Ulrike Nießners Wahl, ihre Diplomarbeit ausgerechnet in Perpetua zu setzen, ist nicht nur eine ästhetische Entscheidung. Sie ist auch dem Thema der Arbeit geschuldet: „Sacra Pagina“ – Heilige Seite. Von der Frühzeit des Christentums bis heute ist die Bibel die das Abendland prägende Komponente. Deshalb habe sie das Thema, auch wenn sie selbst aus atheistischem Umfeld stammt, so fasziniert, erklärt die Potsdamerin.

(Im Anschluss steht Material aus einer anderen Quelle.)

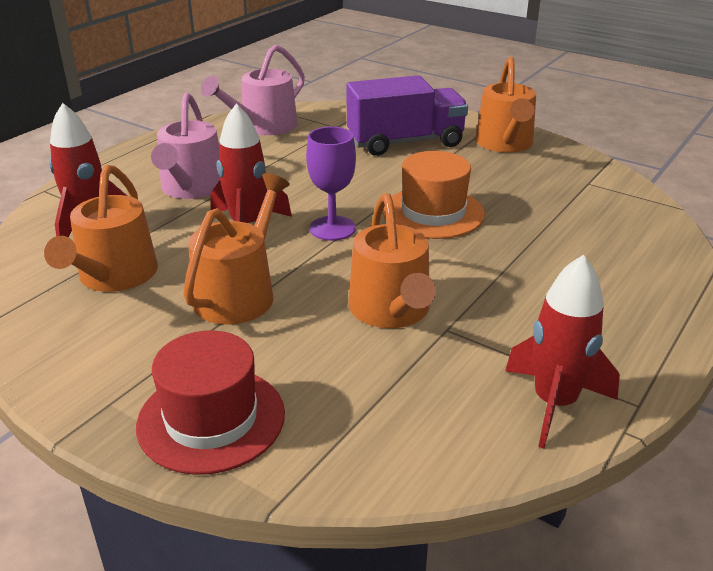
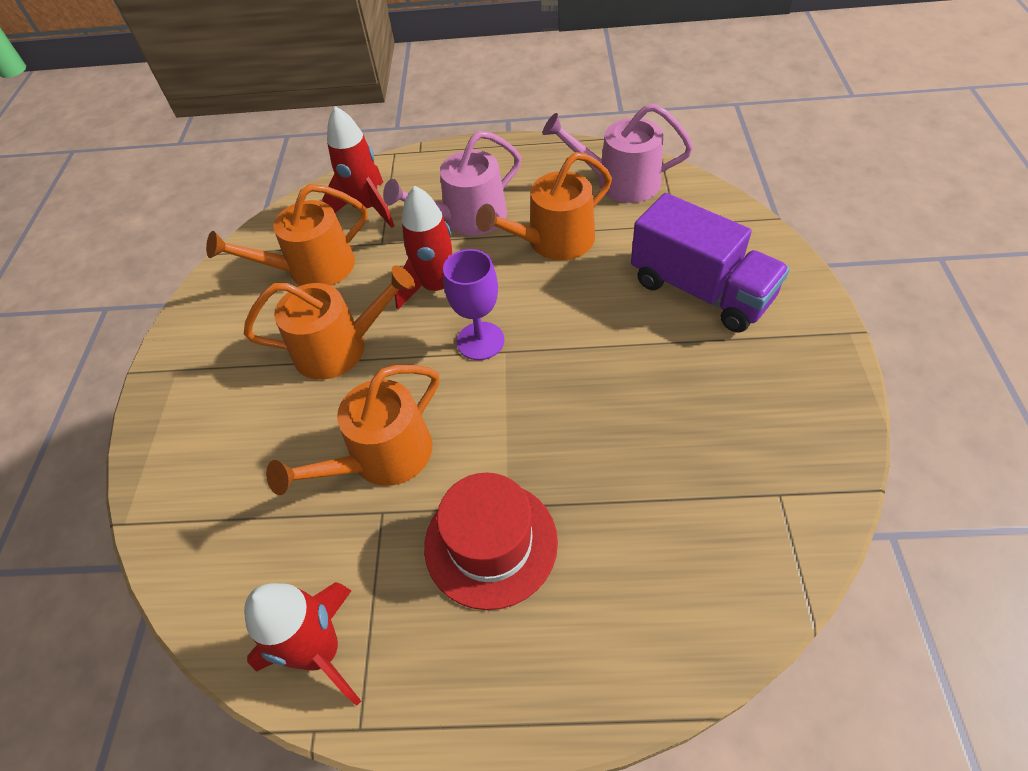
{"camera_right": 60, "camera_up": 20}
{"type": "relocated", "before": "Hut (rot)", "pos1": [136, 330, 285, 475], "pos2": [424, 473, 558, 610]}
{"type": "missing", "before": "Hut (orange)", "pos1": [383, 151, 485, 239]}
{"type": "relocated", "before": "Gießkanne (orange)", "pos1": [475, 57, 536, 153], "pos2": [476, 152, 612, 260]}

Für die Graphikerin stand von vornherein fest, dass das Endergebnis nicht nur inhaltlich interessant, sondern auch graphisch ansprechend sein muss – den beeindruckenden Bibeln des Mittelalters gleich. Deshalb hat sie als Graphikerin die recherchierten Gestaltungsmerkmale aufgegriffen und spielerisch in die Buchgestaltung integriert. Denn die wichtigsten Prinzipien der Buchgestaltung sind von der Frühzeit, als Bücher noch von Hand geschrieben wurden, über die Zeit als Gutenberg den Buchdruck praktikabel machte bis zum heutigen Offset- oder Digitaldruck konstant geblieben: Ein Buch muss gut lesbar sein, Form und Inhalt in Übereinstimmung gebracht werden und dennoch dem Anspruch der Individualität gerecht werden.

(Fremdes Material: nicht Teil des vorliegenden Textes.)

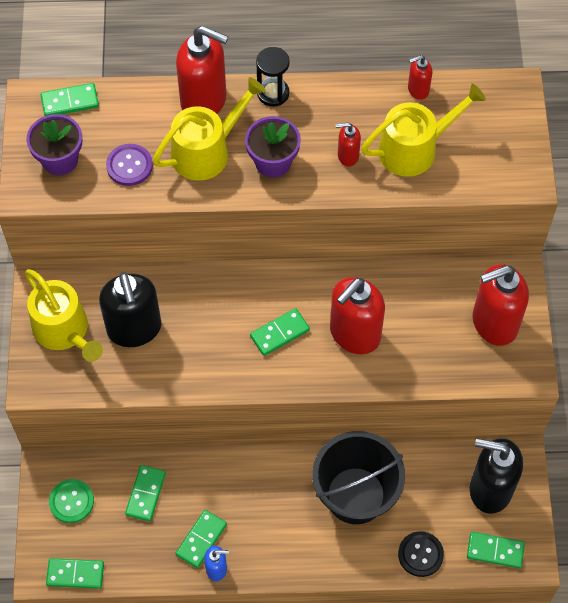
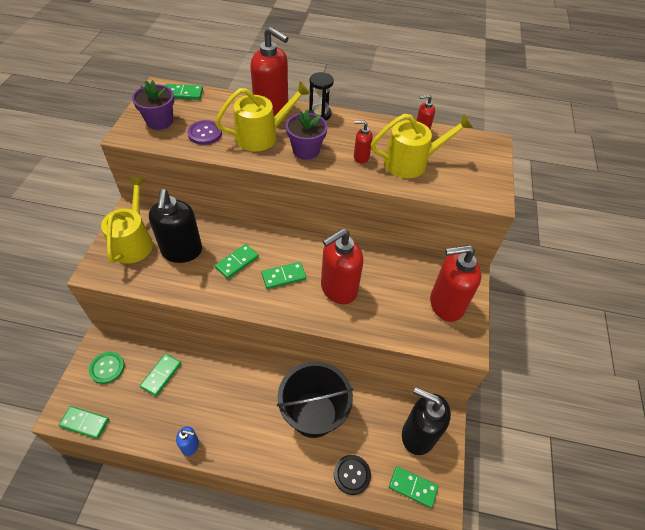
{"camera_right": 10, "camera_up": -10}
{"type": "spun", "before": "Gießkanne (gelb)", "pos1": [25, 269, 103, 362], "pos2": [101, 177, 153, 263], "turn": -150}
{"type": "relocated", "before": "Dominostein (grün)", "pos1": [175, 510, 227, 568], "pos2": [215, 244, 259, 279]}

Inhaltlich greift Ulrike Nießner einige Merkmale der Bibelgestaltung, heraus und untersucht diese. Nicht als Kunsthistorikerin, sondern als Typographin, ausgehend von der Frage, wie die ersten Bücher überhaupt aussahen und wie sie zu ihren Formaten kamen. Oft gehen die Formate, die teilweise bis heute weit verbreitet sind, auf die Notwendigkeit zurück, kostbare Tierhäute möglichst effektiv zu nutzen. Dennoch waren die Bücher, bevor der Buchdruck erfunden wurde, allein durch die Materialkosten und die handschriftliche Vervielfältigung extrem wertvoll, und so für normale Bürger unerschwinglich – aber individuell.

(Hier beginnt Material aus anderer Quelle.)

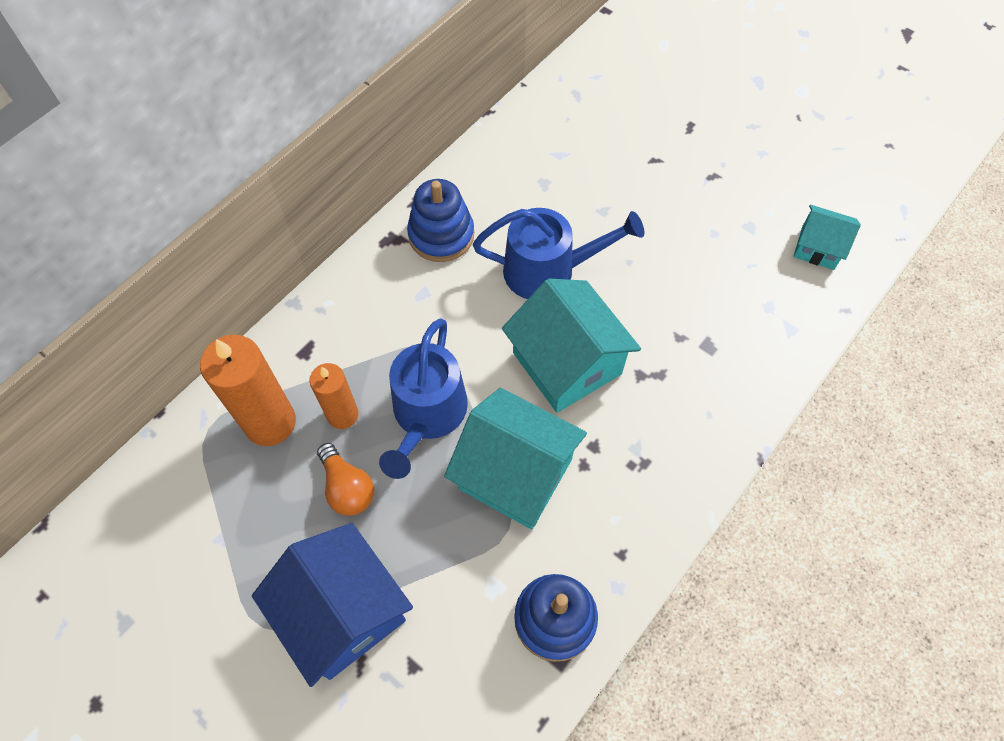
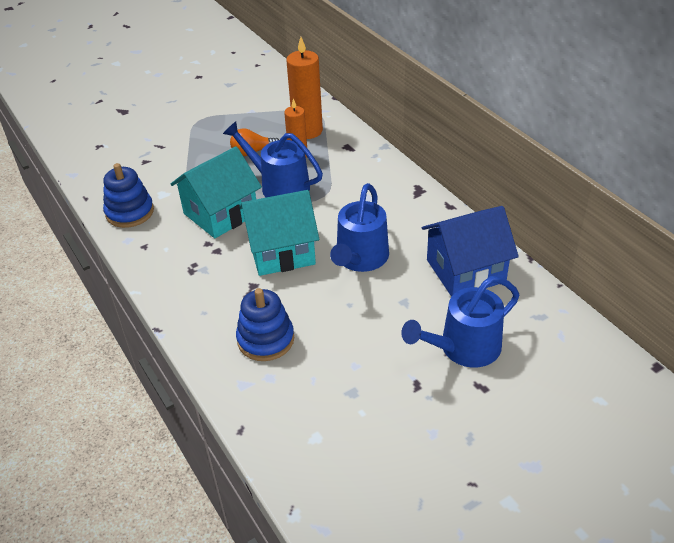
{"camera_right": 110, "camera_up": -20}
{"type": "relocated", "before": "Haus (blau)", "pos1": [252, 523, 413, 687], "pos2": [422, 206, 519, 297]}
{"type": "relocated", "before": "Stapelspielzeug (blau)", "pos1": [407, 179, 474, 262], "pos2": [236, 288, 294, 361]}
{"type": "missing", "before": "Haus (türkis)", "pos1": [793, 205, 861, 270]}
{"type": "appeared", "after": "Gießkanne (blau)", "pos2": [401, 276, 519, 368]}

Wie eng die Verbindung zwischen Typographie und gesellschaftlichen Vorgängen bisweilen ist, zeigte sich etwa nach dem Dreißigjährigen Krieg, in dem Bleilettern zu Gewehrkugeln gegossen wurden und bei dessen Ende auch die Buchkultur daniederlag; oder nach dem Untergang des „Dritten Reiches“ als die Frakturschrift fast ausschließlich mit dem Nationalsozialismus in Verbindung gebracht wurde. Ein Problem, vor dem auch die Buchgestalter der Bibel standen und daher eine neue Type für die Heilige Schrift suchen mussten, die ebenso gut lesbar und Platz sparend war, wie die gewohnte.

Und heute? Mit Blick auf die Fülle von Rembrandt-, Chagall- oder Dix-Bibeln gerät die 26-jährige gebürtige Potsdamerin in Rage: Die heutige Buchgestaltung verachte oft die Wertigkeit eines Buches, versuche mit billigen Lederimitaten Kostbarkeit vorzutäuschen, statt eigenständige Wege zu finden, dem ideellen Wert eines Buches die angemessene Form zu geben, ereifert sie sich, um dann sogleich wieder die Zurückhaltung der Gestalterin an den Tag zu legen: „Vielleicht nehme ich mich und meine Aufgabe aber auch zu wichtig“.

Mit ihrer Diplomarbeit hat Ulrike Nießner einen Weg gefunden, Form und Inhalt zu verschmelzen und dem Leser ebenso wie dem bloßen Betrachter des Buches, das Thema der Bibel als Schlüssel zum abendländischen Kulturverständnis näher zu bringen. Dafür erhielt sie dann auch im vergangenen Dezember den Preis für hervorragende Diplomarbeiten der Potsdamer Fachhochschule.